::: Исходный отрывок :::

Данила Гальперович: Но она будет.

Каринна Москаленко: Она есть уже, к ней будут дополнения. Она будет, конечно.

Виктория Ивлева: Каринна, вы сказали, что в Страсбургский суд идут те, кому уже нечего искать здесь и некуда обратиться. А вот рядом с Россией есть одна маленькая замечательная страна, у нас даже границ между нами нет, я имею в виду Белоруссию. И я так понимаю, что жители той страны вообще никуда не могут обратиться. Или все-таки что-то они могут сделать?

Каринна Москаленко: Замечательная страна, я в детстве там жила вместе с родителями, у меня папа служил в Белоруссии. И то, что в ней происходило в последнее время, просто ранило меня персонально. Конечно, Белоруссия по многим причинам, включая и то, что возможны там такие события, которые произошли, она не является членом Совета Европы, и запрос Белоруссии до сих пор не удовлетворен, потому что все ждали, что Белоруссия несколько улучшит практику применения законов и сами законы в стране. То, что было недавно, конечно, не может быть предметом рассмотрения Европейского суда, но может быть предметом рассмотрения Комитета по правам человека ООН. Это очень сходная процедура, только она существует не как региональный механизм, а как универсальный механизм. И Белоруссия находится в юрисдикции этого органа, так же, кстати, как и Россия. Кстати, первые российские дела мы выиграли именно в КПЧ ООН. Но, видите ли, если сравнивать эти две процедуры, конечно, Европейский суд – это более мощная процедура и более эффективная, поскольку дальше целый серьезный орган при Комитете министров Совета Европы отслеживает исполнение этих решений. А кто отследил неисполнение Россией первых решений в пользу заявителей в КПЧ ООН? Никто пока.

Данила Гальперович: Я бы хотел здесь добавить, что Комитет министров Совета Европы, что бывает очень нечасто, высказался 12 января по поводу событий в Белоруссии. Я поясню, дело в том, что, поскольку Россия является членом Комитета министров Совета Европы, российский министр там представлен, а без консенсуса абсолютного невозможно никакое вынесение решения Комитета министров, это значит, что и российский министр или российский представитель был за то, чтобы осудить Белоруссию за то, что там произошло. А сам смысл заявления Комитета министров – это осуждение того, что произошло во время и особенно после выборов в Белоруссии и призыв к тому, чтобы выпустить как можно скорее всех задержанных. Несмотря на то, что юрисдикция Совета Европы не распространяется на Белоруссию, при этом Комитет министров Совета Европы счел нужным высказаться и отслеживать эту ситуацию.

Каринна Москаленко: Конечно, и это очень важно при рассмотрении в следующий раз заявки Белоруссии на вступление в Совет Европы. Это мы теперь заговорили: а нужно ли России быть в Совете Европы? Когда мы пытались туда вступить многие годы, я помню, в 1994 году мы шумели о том, что надо принять Россию, и тогда еще другая политическая воля была в государстве, это, может быть, было еще эффективнее. Но Россия хотела вступить в Совет Европы. То же самое с Белоруссией. Но я еще на один вопрос обратила внимание. Данила, вы сказали, что обязателен консенсус. Вот по России, по очень многим событиям в России, я думаю, Комитет министров точно так же отреагировал бы, если бы не этот самый пресловутый консенсус.

::: Исходные данные :::

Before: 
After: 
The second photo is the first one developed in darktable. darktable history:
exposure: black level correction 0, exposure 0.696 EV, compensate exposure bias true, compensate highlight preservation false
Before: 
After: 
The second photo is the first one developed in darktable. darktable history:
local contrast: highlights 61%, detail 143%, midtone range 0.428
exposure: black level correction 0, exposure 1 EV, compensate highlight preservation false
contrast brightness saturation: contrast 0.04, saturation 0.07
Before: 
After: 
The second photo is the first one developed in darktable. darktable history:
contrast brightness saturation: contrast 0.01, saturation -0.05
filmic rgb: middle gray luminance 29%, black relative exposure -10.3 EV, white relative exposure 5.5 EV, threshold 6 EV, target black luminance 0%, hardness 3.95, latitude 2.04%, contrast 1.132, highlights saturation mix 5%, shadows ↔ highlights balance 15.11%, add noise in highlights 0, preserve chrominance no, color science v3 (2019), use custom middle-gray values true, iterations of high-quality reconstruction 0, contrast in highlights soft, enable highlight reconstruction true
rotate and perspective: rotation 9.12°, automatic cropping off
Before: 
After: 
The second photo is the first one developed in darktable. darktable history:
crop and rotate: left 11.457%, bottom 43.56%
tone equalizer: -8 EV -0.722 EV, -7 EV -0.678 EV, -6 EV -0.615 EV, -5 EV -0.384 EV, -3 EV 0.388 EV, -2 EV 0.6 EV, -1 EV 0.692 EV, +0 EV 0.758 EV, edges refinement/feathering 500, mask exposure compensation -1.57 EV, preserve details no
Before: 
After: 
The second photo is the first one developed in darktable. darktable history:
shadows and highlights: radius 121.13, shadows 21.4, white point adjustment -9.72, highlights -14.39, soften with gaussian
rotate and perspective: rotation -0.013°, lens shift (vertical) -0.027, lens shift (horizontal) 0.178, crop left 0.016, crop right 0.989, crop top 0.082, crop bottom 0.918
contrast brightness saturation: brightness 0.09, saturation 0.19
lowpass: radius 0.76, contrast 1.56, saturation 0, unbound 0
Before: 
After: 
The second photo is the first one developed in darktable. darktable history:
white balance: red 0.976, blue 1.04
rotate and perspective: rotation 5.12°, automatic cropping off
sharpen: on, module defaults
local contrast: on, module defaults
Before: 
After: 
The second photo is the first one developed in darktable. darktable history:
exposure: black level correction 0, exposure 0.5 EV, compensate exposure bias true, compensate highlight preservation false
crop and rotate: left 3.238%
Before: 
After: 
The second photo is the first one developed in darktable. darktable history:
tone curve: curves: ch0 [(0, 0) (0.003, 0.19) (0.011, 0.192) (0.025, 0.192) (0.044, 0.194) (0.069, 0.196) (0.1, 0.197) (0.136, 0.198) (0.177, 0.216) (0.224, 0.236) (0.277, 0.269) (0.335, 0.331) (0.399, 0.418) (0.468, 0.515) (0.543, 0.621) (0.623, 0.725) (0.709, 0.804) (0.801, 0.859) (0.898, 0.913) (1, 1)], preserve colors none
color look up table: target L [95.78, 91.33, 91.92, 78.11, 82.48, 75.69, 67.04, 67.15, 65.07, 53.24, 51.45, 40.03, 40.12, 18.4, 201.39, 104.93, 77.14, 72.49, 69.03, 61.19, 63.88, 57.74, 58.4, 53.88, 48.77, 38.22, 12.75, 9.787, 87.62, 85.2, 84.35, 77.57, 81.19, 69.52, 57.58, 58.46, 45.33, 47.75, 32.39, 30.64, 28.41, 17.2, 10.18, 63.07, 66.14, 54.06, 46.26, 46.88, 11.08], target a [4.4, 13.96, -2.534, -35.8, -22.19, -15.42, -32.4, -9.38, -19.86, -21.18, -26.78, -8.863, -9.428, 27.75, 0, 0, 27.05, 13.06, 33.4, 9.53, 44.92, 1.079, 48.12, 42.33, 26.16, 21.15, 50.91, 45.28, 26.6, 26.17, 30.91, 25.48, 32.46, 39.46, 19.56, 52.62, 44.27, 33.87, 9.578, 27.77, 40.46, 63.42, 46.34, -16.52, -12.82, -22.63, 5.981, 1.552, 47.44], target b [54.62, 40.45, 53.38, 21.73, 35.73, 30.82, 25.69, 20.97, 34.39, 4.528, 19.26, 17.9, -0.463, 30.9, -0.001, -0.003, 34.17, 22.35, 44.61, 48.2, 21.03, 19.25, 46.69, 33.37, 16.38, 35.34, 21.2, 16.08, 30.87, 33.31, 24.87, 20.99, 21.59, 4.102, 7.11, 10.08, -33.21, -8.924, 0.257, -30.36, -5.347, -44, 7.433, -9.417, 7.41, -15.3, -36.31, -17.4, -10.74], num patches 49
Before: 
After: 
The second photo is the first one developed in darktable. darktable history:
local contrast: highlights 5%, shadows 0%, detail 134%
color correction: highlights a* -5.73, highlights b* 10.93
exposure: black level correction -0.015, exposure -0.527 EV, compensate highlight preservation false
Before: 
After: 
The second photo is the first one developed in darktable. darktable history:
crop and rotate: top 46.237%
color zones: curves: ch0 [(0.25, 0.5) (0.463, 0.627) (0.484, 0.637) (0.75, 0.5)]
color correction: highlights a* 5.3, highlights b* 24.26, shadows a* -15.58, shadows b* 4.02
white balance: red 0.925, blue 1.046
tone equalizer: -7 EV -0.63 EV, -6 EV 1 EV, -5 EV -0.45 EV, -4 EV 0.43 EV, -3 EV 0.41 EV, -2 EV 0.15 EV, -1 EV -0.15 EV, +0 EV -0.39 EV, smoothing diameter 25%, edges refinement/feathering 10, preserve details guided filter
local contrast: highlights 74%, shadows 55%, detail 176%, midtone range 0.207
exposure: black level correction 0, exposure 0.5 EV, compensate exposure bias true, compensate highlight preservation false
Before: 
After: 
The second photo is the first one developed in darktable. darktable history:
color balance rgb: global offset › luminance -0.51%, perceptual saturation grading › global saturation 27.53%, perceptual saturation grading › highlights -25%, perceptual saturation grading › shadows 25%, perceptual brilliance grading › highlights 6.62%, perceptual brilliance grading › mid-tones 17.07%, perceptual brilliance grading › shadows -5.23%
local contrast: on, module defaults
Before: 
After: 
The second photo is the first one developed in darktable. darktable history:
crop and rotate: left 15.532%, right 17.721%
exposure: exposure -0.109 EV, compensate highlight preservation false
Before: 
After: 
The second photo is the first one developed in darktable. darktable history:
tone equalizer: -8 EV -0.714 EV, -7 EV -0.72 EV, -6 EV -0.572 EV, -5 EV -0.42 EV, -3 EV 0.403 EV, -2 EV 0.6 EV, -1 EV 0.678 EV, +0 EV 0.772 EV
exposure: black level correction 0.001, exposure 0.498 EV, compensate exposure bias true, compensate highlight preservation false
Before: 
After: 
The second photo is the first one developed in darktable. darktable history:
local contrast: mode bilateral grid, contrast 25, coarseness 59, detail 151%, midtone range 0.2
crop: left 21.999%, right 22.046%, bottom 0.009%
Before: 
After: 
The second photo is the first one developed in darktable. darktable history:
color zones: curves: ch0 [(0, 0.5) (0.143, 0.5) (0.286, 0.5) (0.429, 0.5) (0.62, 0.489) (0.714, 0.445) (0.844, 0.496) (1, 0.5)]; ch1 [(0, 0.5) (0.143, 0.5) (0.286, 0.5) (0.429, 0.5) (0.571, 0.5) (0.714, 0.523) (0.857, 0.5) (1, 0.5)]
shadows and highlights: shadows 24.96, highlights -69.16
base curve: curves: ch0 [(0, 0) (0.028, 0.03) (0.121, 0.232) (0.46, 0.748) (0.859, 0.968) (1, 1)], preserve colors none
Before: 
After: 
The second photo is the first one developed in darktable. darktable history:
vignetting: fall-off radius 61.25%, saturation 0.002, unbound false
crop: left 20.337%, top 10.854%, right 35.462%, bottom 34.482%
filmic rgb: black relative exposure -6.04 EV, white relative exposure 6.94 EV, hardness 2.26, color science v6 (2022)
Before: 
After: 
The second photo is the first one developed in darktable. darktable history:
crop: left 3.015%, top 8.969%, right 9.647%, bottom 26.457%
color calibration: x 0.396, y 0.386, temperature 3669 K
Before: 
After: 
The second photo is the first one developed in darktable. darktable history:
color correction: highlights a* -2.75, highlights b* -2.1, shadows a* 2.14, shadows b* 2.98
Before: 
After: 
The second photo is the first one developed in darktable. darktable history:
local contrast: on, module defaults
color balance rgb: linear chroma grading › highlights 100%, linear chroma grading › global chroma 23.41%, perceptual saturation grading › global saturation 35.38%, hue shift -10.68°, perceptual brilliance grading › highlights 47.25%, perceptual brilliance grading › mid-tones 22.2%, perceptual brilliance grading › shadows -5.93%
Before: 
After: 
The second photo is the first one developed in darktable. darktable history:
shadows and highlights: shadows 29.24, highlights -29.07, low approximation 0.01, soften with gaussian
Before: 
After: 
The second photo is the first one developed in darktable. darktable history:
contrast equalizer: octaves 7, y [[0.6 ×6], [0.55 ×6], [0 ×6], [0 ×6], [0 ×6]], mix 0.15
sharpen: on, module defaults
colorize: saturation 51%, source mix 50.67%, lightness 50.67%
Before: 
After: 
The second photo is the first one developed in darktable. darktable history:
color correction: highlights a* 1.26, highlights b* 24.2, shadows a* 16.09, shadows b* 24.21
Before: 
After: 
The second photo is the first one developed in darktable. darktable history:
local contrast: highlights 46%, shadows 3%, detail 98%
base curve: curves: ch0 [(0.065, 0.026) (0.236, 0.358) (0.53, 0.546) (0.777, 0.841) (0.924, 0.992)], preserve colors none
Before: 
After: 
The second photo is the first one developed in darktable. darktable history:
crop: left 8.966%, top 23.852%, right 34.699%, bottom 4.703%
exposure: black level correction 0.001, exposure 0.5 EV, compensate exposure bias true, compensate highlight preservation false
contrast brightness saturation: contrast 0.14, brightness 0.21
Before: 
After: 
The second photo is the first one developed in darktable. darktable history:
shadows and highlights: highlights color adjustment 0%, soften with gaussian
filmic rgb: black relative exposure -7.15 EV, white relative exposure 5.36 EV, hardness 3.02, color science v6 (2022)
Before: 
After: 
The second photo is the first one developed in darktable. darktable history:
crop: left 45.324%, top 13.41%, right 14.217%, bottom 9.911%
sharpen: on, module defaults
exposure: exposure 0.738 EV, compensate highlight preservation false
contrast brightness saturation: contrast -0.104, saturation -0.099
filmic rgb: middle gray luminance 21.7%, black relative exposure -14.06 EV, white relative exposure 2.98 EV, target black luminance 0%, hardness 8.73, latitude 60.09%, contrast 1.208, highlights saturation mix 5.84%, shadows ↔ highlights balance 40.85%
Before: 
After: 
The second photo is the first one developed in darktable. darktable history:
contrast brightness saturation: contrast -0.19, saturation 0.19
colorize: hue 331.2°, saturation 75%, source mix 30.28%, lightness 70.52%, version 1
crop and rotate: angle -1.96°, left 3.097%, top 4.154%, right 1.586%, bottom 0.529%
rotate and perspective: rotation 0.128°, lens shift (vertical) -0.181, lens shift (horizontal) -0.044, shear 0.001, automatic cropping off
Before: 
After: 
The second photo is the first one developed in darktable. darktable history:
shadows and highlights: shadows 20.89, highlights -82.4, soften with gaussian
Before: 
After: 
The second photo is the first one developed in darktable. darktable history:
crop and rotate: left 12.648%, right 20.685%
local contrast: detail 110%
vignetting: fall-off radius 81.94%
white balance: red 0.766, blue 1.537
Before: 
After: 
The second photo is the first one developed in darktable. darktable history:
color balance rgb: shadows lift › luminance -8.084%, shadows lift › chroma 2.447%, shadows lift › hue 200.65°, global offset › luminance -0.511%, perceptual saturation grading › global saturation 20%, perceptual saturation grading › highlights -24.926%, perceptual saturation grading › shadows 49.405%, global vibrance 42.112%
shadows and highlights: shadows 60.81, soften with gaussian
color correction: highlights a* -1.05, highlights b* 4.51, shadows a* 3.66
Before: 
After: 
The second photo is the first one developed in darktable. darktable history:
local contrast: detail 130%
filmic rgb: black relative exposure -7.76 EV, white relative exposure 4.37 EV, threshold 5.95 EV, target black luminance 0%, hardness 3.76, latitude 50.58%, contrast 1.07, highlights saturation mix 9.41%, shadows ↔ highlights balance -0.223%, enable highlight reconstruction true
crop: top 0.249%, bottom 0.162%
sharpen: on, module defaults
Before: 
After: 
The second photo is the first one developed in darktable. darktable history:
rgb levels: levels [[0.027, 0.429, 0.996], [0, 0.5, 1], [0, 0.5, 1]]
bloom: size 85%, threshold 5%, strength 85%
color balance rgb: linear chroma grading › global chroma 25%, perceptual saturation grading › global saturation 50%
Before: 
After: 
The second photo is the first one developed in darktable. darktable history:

:::

> [Задание 1]
Выпишите из отрывка о Белоруссии и Совете Европы всё, начиная со слов «Данила Гальперович: Но» и вплоть до слов «они могут сделать?».
> [Задание 2]
Замените «Before» на «Original» и приведите записи от самого начала до строки с «exposure: black level correction 0, exposure 0.696» включительно, больше ничего не меняя.

> [Ответ 1]
Данила Гальперович: Но она будет.

Каринна Москаленко: Она есть уже, к ней будут дополнения. Она будет, конечно.

Виктория Ивлева: Каринна, вы сказали, что в Страсбургский суд идут те, кому уже нечего искать здесь и некуда обратиться. А вот рядом с Россией есть одна маленькая замечательная страна, у нас даже границ между нами нет, я имею в виду Белоруссию. И я так понимаю, что жители той страны вообще никуда не могут обратиться. Или все-таки что-то они могут сделать?

> [Ответ 2]
Original: 
After: 
The second photo is the first one developed in darktable. darktable history:
exposure: black level correction 0, exposure 0.696 EV, compensate exposure bias true, compensate highlight preservation false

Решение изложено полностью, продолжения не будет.